Kjerkol claimed in her acceptance speech as new chapter leader, that “a political party that can’t offer a safe milieu for young members has no place in politics. Now we must grow up and act like adults.” Many others were claiming that what’s most important now, is for Labour to unite and be able to debate and agree on politics, not their own politicians.
Kjersti Stenseng, who holds the powerful top administrative job in Labour as party secretary, has also apparently realized that her past support for Giske was not appreciated. Now she’s criticizing Arild Grande for leading a nomination process that ended in national embarrassment. She also indicated that not all complaints of sexual harassment have been forwarded to party headquarters, not least one that Grande himself alleged against Kjerkol.

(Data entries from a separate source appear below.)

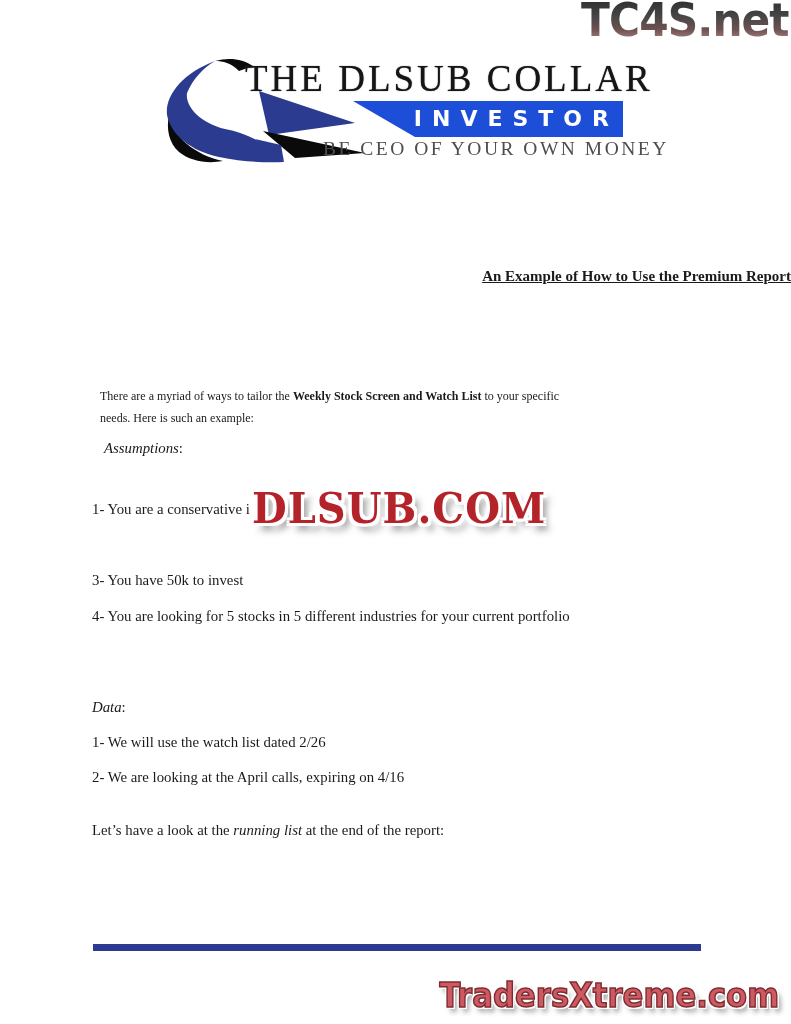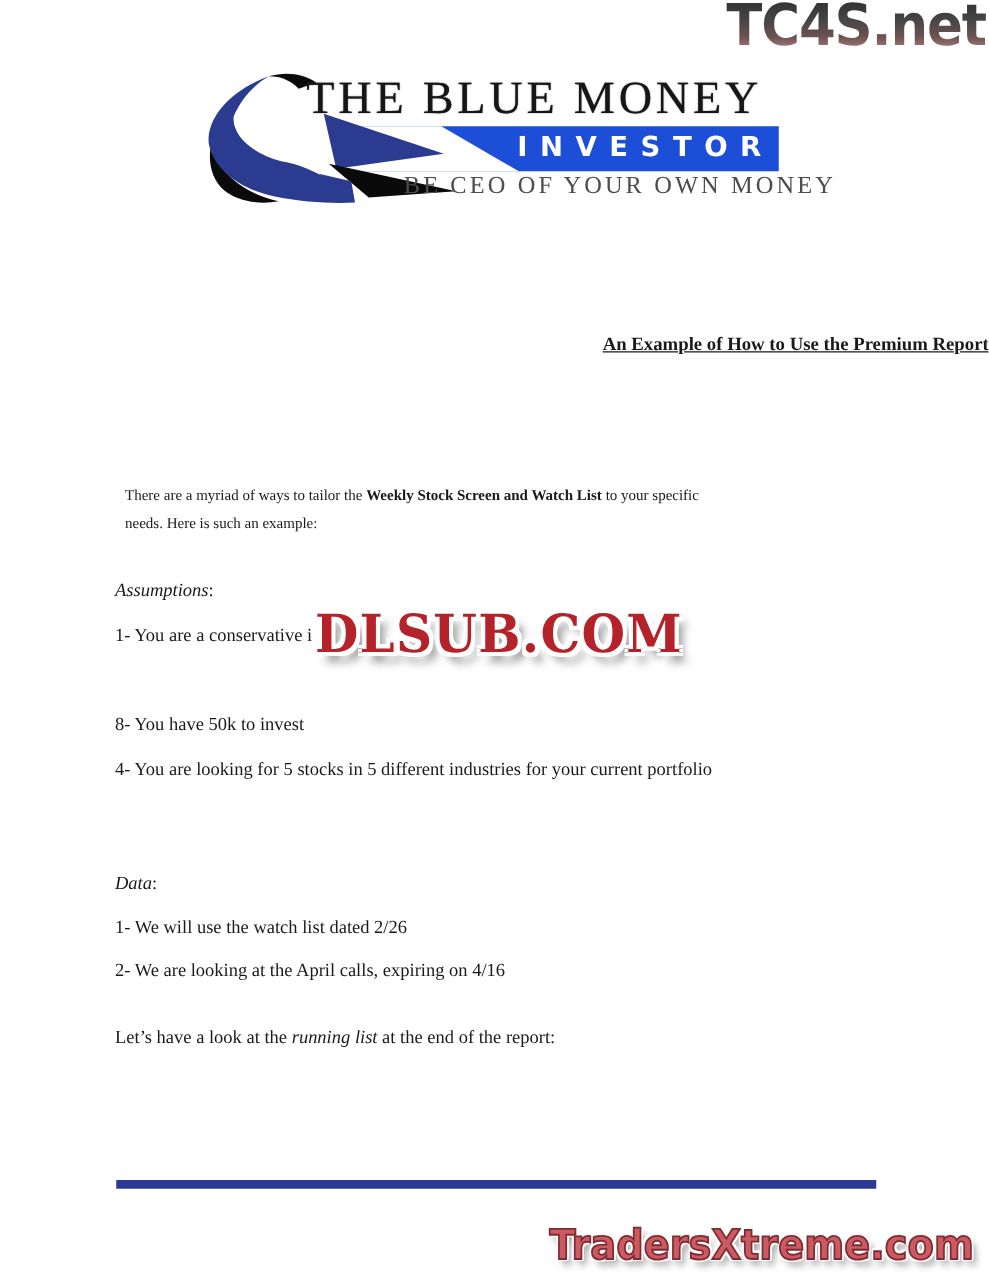--- a/index.html
+++ b/index.html
@@ -49,21 +49,21 @@
     position:absolute; left:0; top:268px; width:100%;
     text-align:right; font-weight:bold; font-size:15px;
     text-decoration:underline;
   }
   .intro {
     position:absolute; left:100px; top:357px; width:620px;
     font-size:12px; line-height:22px;margin-top:28px;
   }
   .line { position:absolute; left:92px; font-size:14.8px; line-height:20px; white-space:nowrap; }
   .lbl-italic { font-style:italic; }
-  .t-assumptions { top:463px; }
+  .t-assumptions { top:438px;margin-left:12px; }
   .t-a1 { top:499px; }
   .t-a2 { top:535px; }
   .t-a3 { top:570px; }
   .t-a4 { top:606px; }
   .t-data { top:697px; }
   .t-d1 { top:732px; }
   .t-d2 { top:767px; }
   .t-closing { top:820px; }
   .t-closing .run { font-style:italic; }
 
@@ -130,31 +130,31 @@
       <path d="M52,4
                C20,16 2,38 4,58
                C8,78 28,94 56,100
                C80,105 104,106 121,105
                C106,88 85,76 62,72
                C38,66 22,50 24,36
                C30,22 40,11 52,4 Z" fill="#2b3b8f"></path>
 
       <polygon points="121,105 92,82 118,88" fill="#2b3b8f"></polygon>
     </svg>
-    <div class="logo-wordmark">THE BLUE MONEY</div>
+    <div class="logo-wordmark">THE DLSUB COLLAR</div>
     <div class="logo-tagline">BE CEO OF YOUR OWN MONEY</div>
   </div>
 
   <div class="doc-title">An Example of How to Use the Premium Report</div>
 
   <p class="intro"><span>There are a myriad of ways to tailor the </span><b>Weekly Stock Screen and Watch List</b><span> to your specific</span><br><span>needs. Here is such an example:</span></p>
 
   <div class="line t-assumptions"><span class="lbl-italic">Assumptions</span><span>:</span></div>
   <div class="line t-a1">1- You are a conservative i</div>
-  <div class="line t-a3">8- You have 50k to invest</div>
+  <div class="line t-a3">3- You have 50k to invest</div>
   <div class="line t-a4">4- You are looking for 5 stocks in 5 different industries for your current portfolio</div>
 
   <div class="wm-mid">DLSUB.COM</div>
 
   <div class="line t-data"><span class="lbl-italic">Data</span><span>:</span></div>
   <div class="line t-d1">1- We will use the watch list dated 2/26</div>
   <div class="line t-d2">2- We are looking at the April calls, expiring on 4/16</div>
 
   <div class="line t-closing"><span>Let’s have a look at the </span><span class="run">running list</span><span> at the end of the report:</span></div>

“Now I hope we can all put the discussions and conflicts we’ve had behind us,” Stenseng told NRK Sunday evening. Others note that party leader Støre also must take responsibility for letting the situation become so chaotic, also for not setting any limits as to when Giske could seek top positions again. It’s now clear, wrote author Anja Sletteland in newspaper Klassekampen, that Giske himself “could not accept opposition,” fought back against whose filing complaints against him and put himself ahead of the party. Støre implicitly allowed that to happen and now both Støre and Stenseng have to win back the confidence they lost, even though in many cases it’s too late.
“The job of cleaning up after all of this is huge,” wrote political commentator Kjetil B Alstadheim in newspaper Aftenposten. “That’s the legacy Giske has left.”